Tremper Longman III writes:
Daniel’s report of the vision begins with the setting. He is on the coast of the sea, where the winds are whipping waves into a frenzy. That Daniel is not giving a scientific description is immediately apparent since he attributes the wildness of the sea to the ‘four winds of heaven’ (v.2). They are all blowing at once. We are not simply to imagine huge waves scrashing into the shore, but rather turbulent chaotic waters moving in all directions.
On a simple, psychological level, this forbodes danger. But reading this description with a broader literary background reveals that even more is at stake here. By the time of Daniel, the sea was already a potent symbol of chaos, indeed odf destructive evil. Here and elsewhere in the second half of Daniel the imagery of the visions may be associated with the mythology of the broader Near East. We may illustrate this with reference to the great creation myths of the Babylonians and the Canaanites.

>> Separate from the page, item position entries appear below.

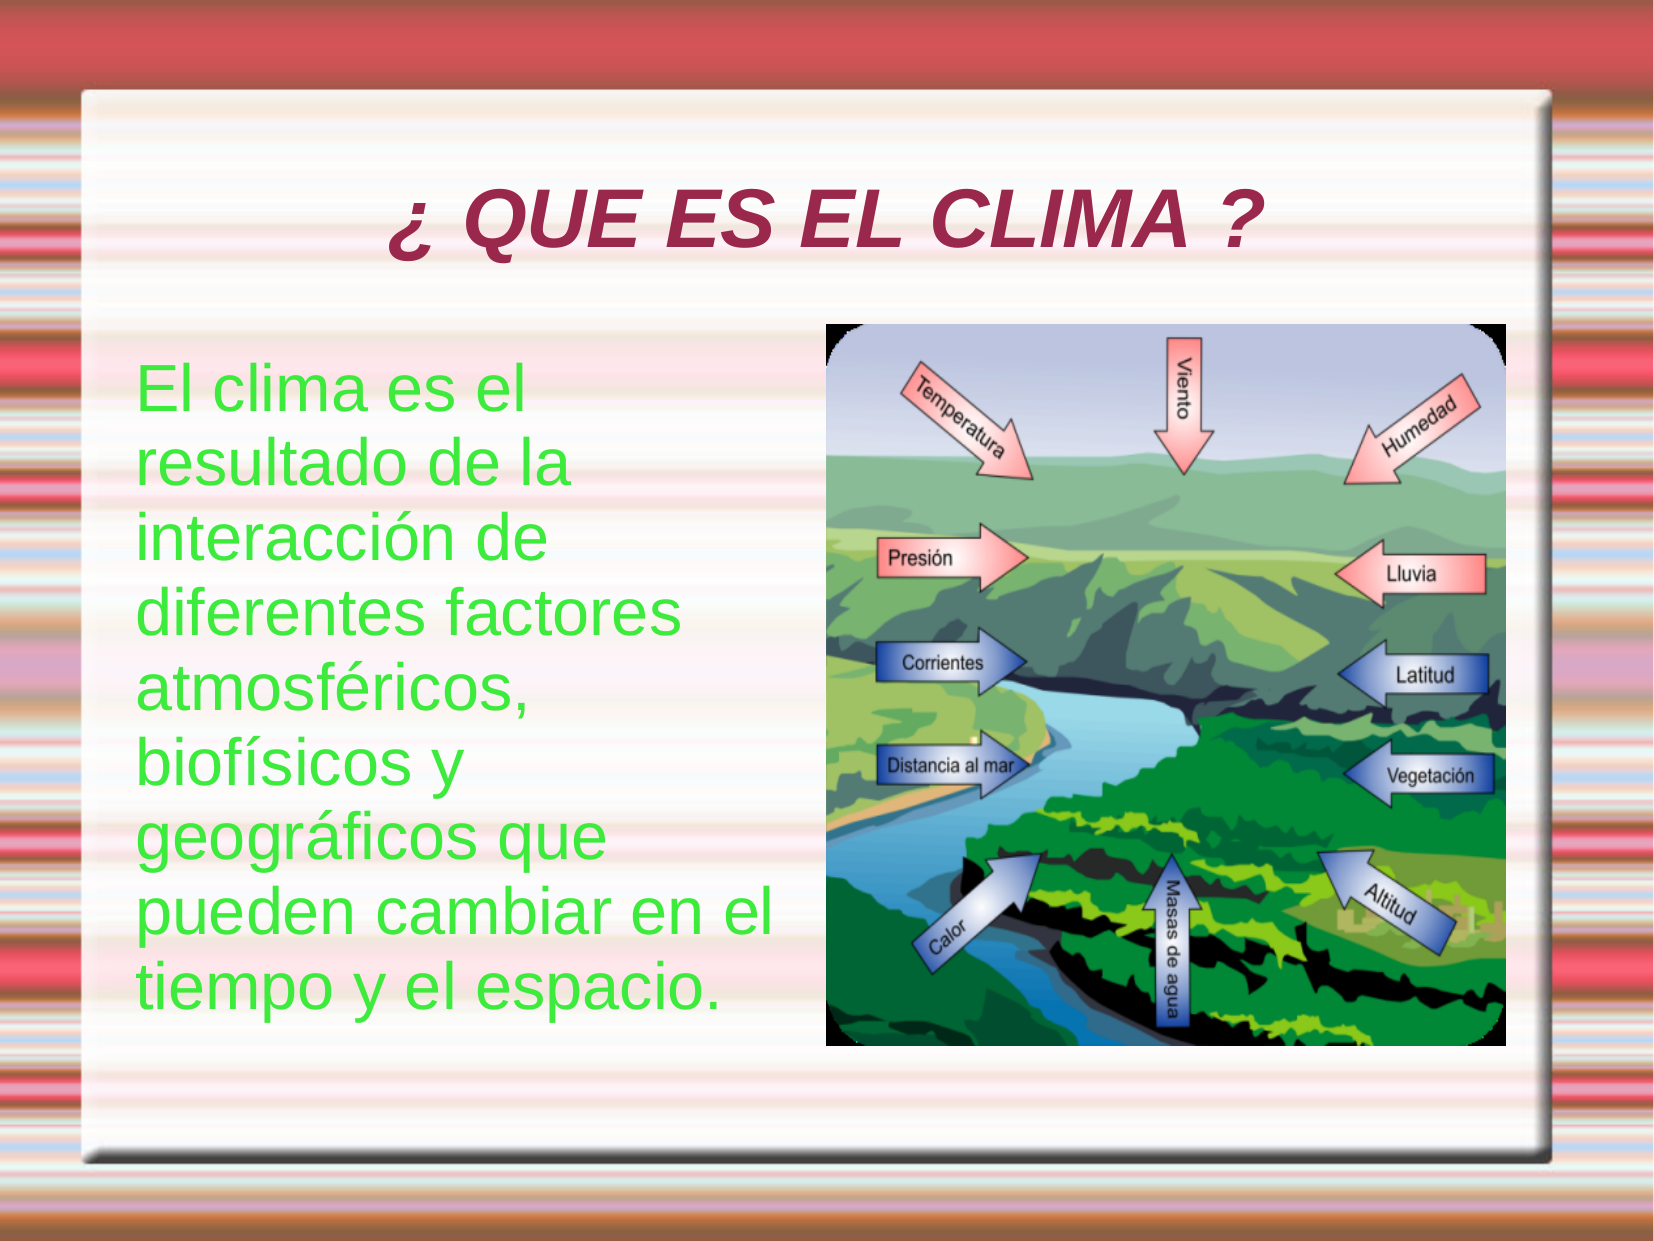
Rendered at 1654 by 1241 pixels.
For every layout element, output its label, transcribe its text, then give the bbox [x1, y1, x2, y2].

list El clima es el resultado de la interacción de diferentes factores atmosféricos, biofísicos y geográficos que pueden cambiar en el tiempo y el espacio. [134, 350, 809, 1170]
title ¿ QUE ES EL CLIMA ? [121, 114, 1534, 322]
picture [0, 0, 1654, 1241]
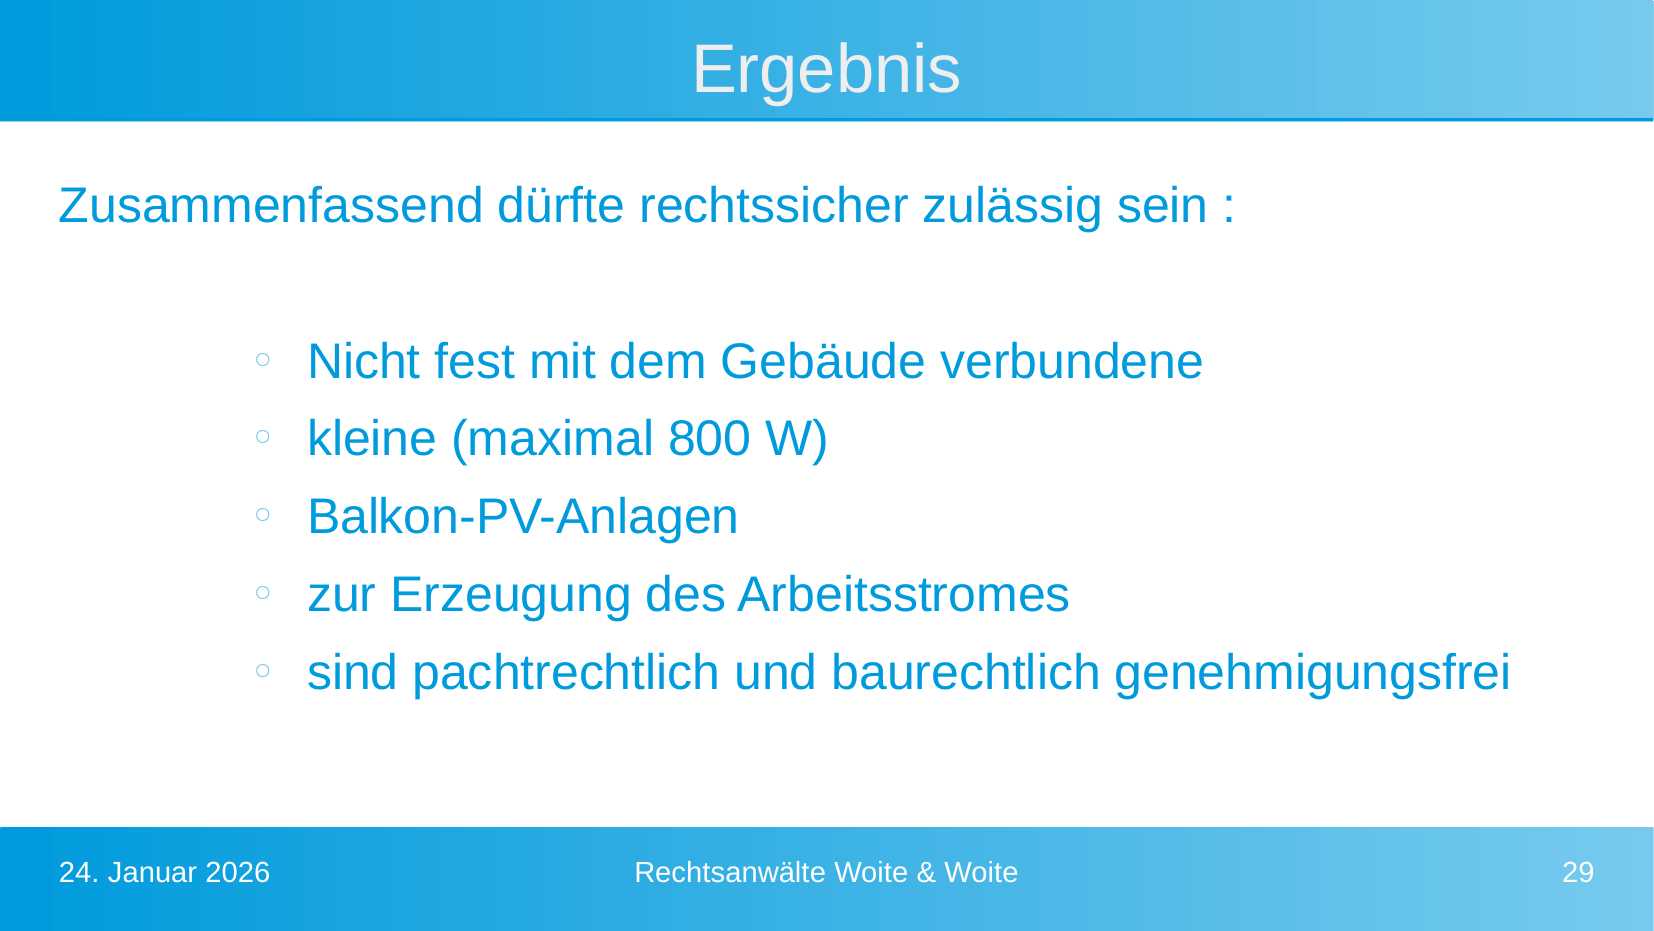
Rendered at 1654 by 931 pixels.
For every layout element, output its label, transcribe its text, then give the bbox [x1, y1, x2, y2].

title Ergebnis [59, 29, 1595, 108]
list Zusammenfassend dürfte rechtssicher zulässig sein : Nicht fest mit dem Gebäude verbundene kleine (maximal 800 W) Balkon-PV-Anlagen zur Erzeugung des Arbeitsstromes sind pachtrechtlich und baurechtlich genehmigungsfrei [59, 177, 1595, 768]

The most well known creation story of the Babylonians is the Enuma Elish. This tale begins with an account of the creation of the gods. At the beginning stands primordial Tiamat and her consort Apsu. Both of these deities represent different aspects of the waters. Indeed, Tiamat’s name, when translated from the Akkadian, means ‘The Sea’. She is the mother of the next generation of deities, including Enlil and Ea. The generation after Enliland Ea includes Marduk. The story in Enuma Elish is about how Marduk becomes the head of the pantheon.
The plot gets underway when Apsu, the father, grows angry with his noisy divine children and purposes to get rid of them. Tiamat, the mother, protests but does not thwart Apsu’s intention. However, Ea, the god of wisdom, catches wind of his intentionsand succeeds in doing away with Apsu. Far from solving the problem, however, Tiamat is now enraged and turns her more potent forces against her children. Ea and the other gods stand powerless before her. Marduk comes to the rescue and agrees to fight Tiamat, The Sea, with the proviso that if he succeeds, he will be recognized as chief among the gods.
This is not the place to justify what to us in the twentieth century seems a silly theology. The point is that the myth in all seriousness now relates the creation of the world in the light of a struggle between the Creator and The Sea. The fight between Marduk, the one who brings order into the world, and Tiamat, the one who by her very nature as water desires to abolish order and boundaries.
The story is dramatically told, but I will relate just its conclusion. Marduk destroys Tiamat, the Sea, and from her body creates the universe as we know it (including humankind). Nonetheless, somehow the sea continues to threaten to abolish creation, so that Marduk must set up boundaries and guards to keep the world from reverting to its formless state. In other words, the sea is a force ranged against God and creation in Mesopotamian theology.
The point is that deep in the psyche of people of the ancient Near East the sea was more than a dangerous place. It was a threatening force that ranged against the beneficial forces of creation.
Daniel was not the first one to use sea imagery in this way. Elsewhere in the Old Testament, Yahweh’s struggle and victory over evil is recounted as a fight against the sea and its monsters. God blasts the sea with his rebuke (Ps. 18:15), he sets guard over the sea (Job 7:12; Jer. 5:22); he causes the sea to dry up (Nah. 1:4); he traeds on the sea (Hab. 3:15); and he fights the sea monsters (Isa. 27:1)
Daniel 7:1 – 3
1In the first year of Belshazzar king of Babylon, Daniel had a dream, and visions passed through his mind as he was lying in bed. He wrote down the substance of his dream.
2 Daniel said: “In my vision at night I looked, and there before me were the four winds of heaven churning up the great sea. 3 Four great beasts, each different from the others, came up out of the sea.
- What is the setting for Daniel’s vision?
- How did Mesopotamians understand ‘the sea’?
- What cosmic forces would throw up wild beats and champions against God?
- Who have been champion beasts of chaos in the 20th and 21st century?
- Why shouldn’t people be afarid when chaotic forces of evil manfest themselves in the political, econmoic, and social spheres?